Antenna Module Induction Interface
Resistivity subs are utilized to transmit and receive welbore signals via a number of antenna modules. One embodiment of the invention provides an antenna module for a resistivity sub that effectively controls and seals the primary/secondary interface gap which can be manufactured with a wider range of tolerances to reduce the manufacturing costs.
A primary probe 1302 is also shown in
One aspect of the invention improves the control over the primary/secondary interface gap and provides for sealing the primary/secondary interface from the drilling fluids. In one embodiment, the secondary coil 1360 is disposed in the inner portion 1326 of the antenna module and sealed with epoxy, and the epoxy surface 1364 is ground flush with the raised metallic lip 1362. An elastomer 1366 is vulcanized to shape a sealing lip around the contact area. The elastomer face extends about 0.015 to 0.030 inches higher than the face of the raised metallic lip, which allows compression of the elastomer 1366 and sealing of the interface between the primary coil 1342 and the secondary coil 1360. The elastomer 1366 also serves as a shock absorbing element which dampens out the drill string vibration. The depths of the drill collar recesses 1314, the heights of the antenna inner faces (i.e., the epoxy surface 1364 and the surface of the raised metallic lip 1362) and the diameter of the primary probe 1302 are dimensionally fitted to maintain 0.010 inch maximum gaps.

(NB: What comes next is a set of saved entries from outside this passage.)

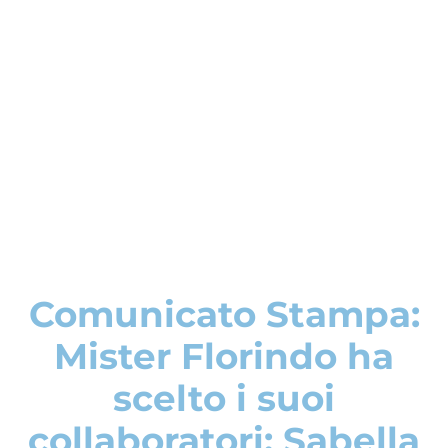
Comunicato Stampa:
Mister Florindo ha
scelto i suoi
collaboratori: Sabella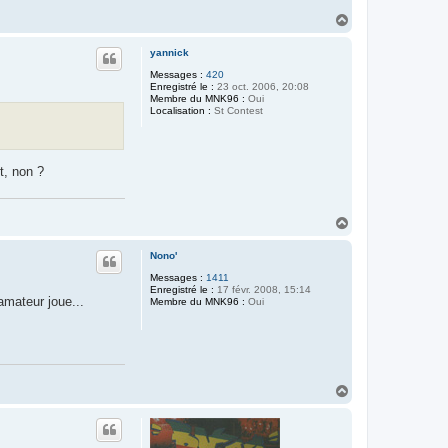
H
a
u
yannick
t
Messages :
420
Enregistré le :
23 oct. 2006, 20:08
Membre du MNK96 :
Oui
Localisation :
St Contest
t, non ?
H
a
u
Nono'
t
Messages :
1411
Enregistré le :
17 févr. 2008, 15:14
amateur joue...
Membre du MNK96 :
Oui
H
a
u
t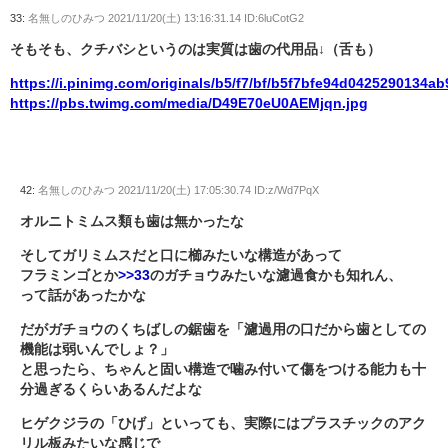
33:
名無しのひみつ
2021/11/20(土) 13:16:31.14 ID:6luCotG2
そもそも、クチバシというのは実質は歯の代用品↓（舌も）
https://i.pinimg.com/originals/b5/f7/bf/b5f7bfe94d0425290134a
https://pbs.twimg.com/media/D49E70eU0AEMjqn.jpg
42:
名無しのひみつ
2021/11/20(土) 17:05:30.74 ID:z/Wd7PqX
オルニトミムス類も歯は無かったな
そしてガリミムスだと口に櫛みたいな構造があって
フラミンゴとか
>>33
のガチョウみたいな濾過食かも知れん、
って話があったかな
だがガチョウのくちばしの鋸歯を「濾過用の口だから歯としての
機能は弱いんでしょ？」
と思ったら、ちゃんと固い構造で噛み付いて傷をつける能力も十
分過ぎるくらいあるんだよな
ヒゲクジラの「ひげ」といっても、実際にはプラスチックのアク
リル板みたいな感じで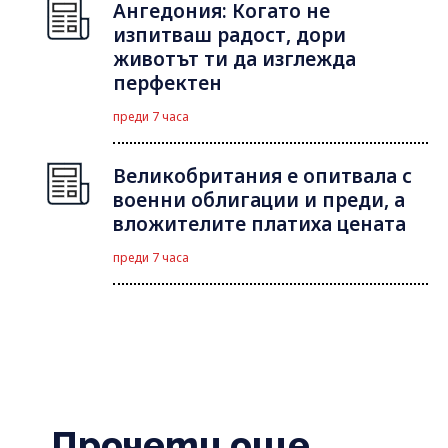
Ангедония: Когато не
изпитваш радост, дори
животът ти да изглежда
перфектен
преди 7 часа
Великобритания е опитвала с
военни облигации и преди, а
вложителите платиха цената
преди 7 часа
Прочети още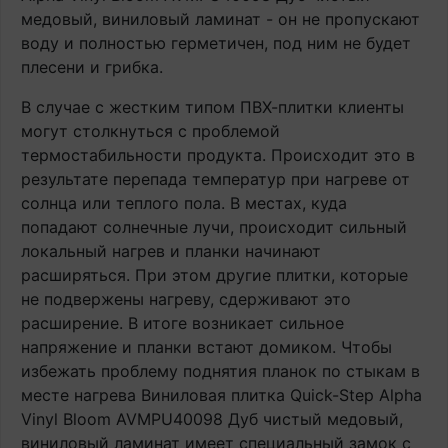
медовый, виниловый ламинат - он не пропускают
воду и полностью герметичен, под ним не будет
плесени и грибка.
В случае с жестким типом ПВХ-плитки клиенты
могут столкнуться с проблемой
термостабильности продукта. Происходит это в
результате перепада температур при нагреве от
солнца или теплого пола. В местах, куда
попадают солнечные лучи, происходит сильный
локальный нагрев и планки начинают
расширяться. При этом другие плитки, которые
не подвержены нагреву, сдерживают это
расширение. В итоге возникает сильное
напряжение и планки встают домиком. Чтобы
избежать проблему поднятия планок по стыкам в
месте нагрева Виниловая плитка Quick-Step Alpha
Vinyl Bloom AVMPU40098 Дуб чистый медовый,
виниловый ламинат имеет специальный замок с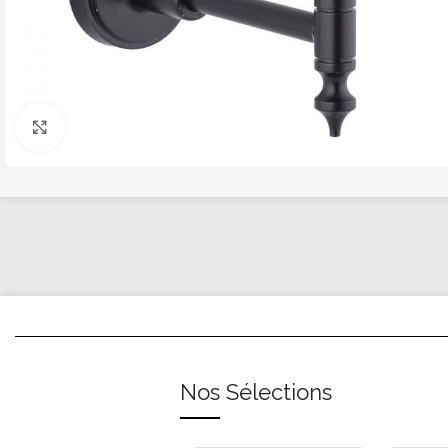
Click to enlarge
Nos Sélections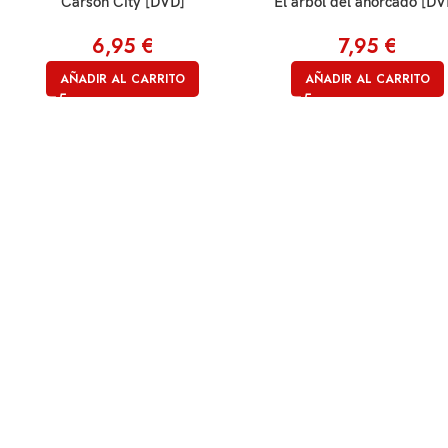
Carson City [DVD]
El árbol del ahorcado [DV
6,95
€
7,95
€
AÑADIR AL CARRITO
AÑADIR AL CARRITO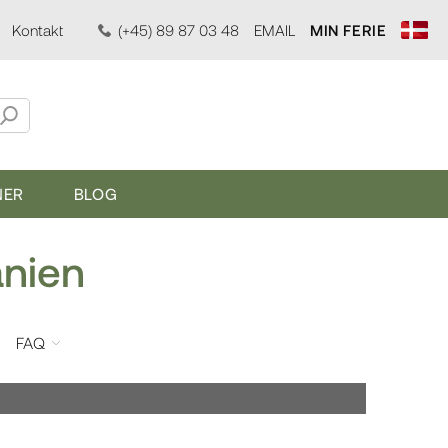
Kontakt
(+45) 89 87 03 48
EMAIL
MIN FERIE
NER
BLOG
anien
FAQ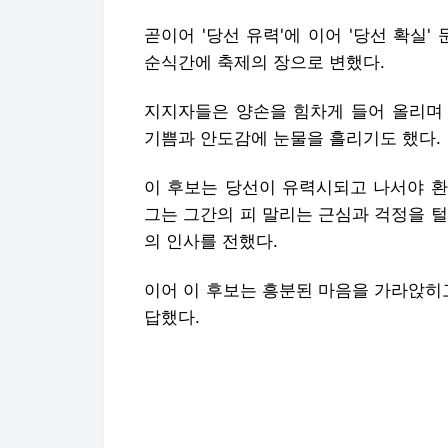
곧이어 '당선 유력'에 이어 '당선 확실
순식간에 축제의 장으로 변했다.
지지자들은 양손을 힘차게 들어 올리며 
기쁨과 안도감에 눈물을 흘리기도 했다.
이 후보는 당선이 유력시되고 나서야 환
그는 그간의 피 말리는 근심과 걱정을 
의 인사를 전했다.
이어 이 후보는 흥분된 마음을 가라앉히
답했다.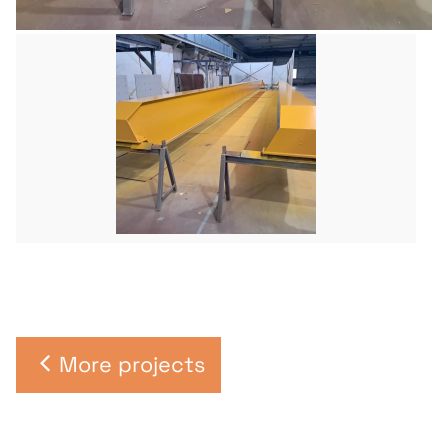
More projects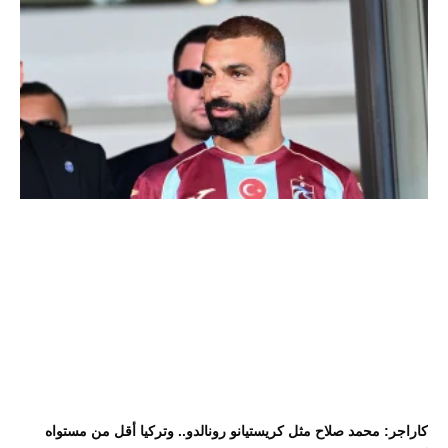
كاراجر: محمد صلاح مثل كريستيانو رونالدو.. وتركيا أقل من مستواه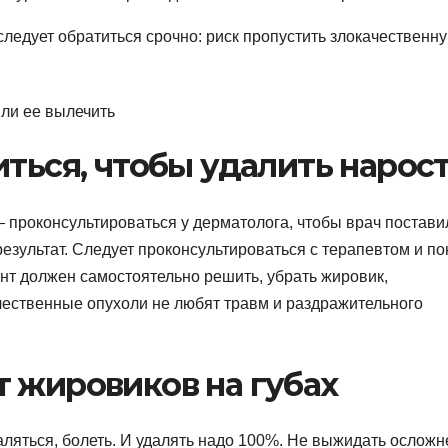
следует обратиться срочно: риск пропустить злокачественн
иться, чтобы удалить нарос
 проконсультироваться у дерматолога, чтобы врач постави
результат. Следует проконсультироваться с терапевтом и по
нт должен самостоятельно решить, убрать жировик,
чественные опухоли не любят травм и раздражительного
 жировиков на губах
ляться, болеть. И удалять надо 100%. Не выжидать осложн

While the foregoing is directed to embodiments of the present invention, other and further embodiments of the invention may be devised without departing from the basic scope thereof, and the scope thereof is determined by the claims that follow.
This application claims benefit of U.S. provisional patent application Ser. No. 60/485,816, filed Jul. 9, 2003, which is herein incorporated by reference. This application is a continuation-in-part of U.S. patent application Ser. No. 10/288,229, filed Nov. 5, 2002, now U.S. Pat. No. 7,350,590.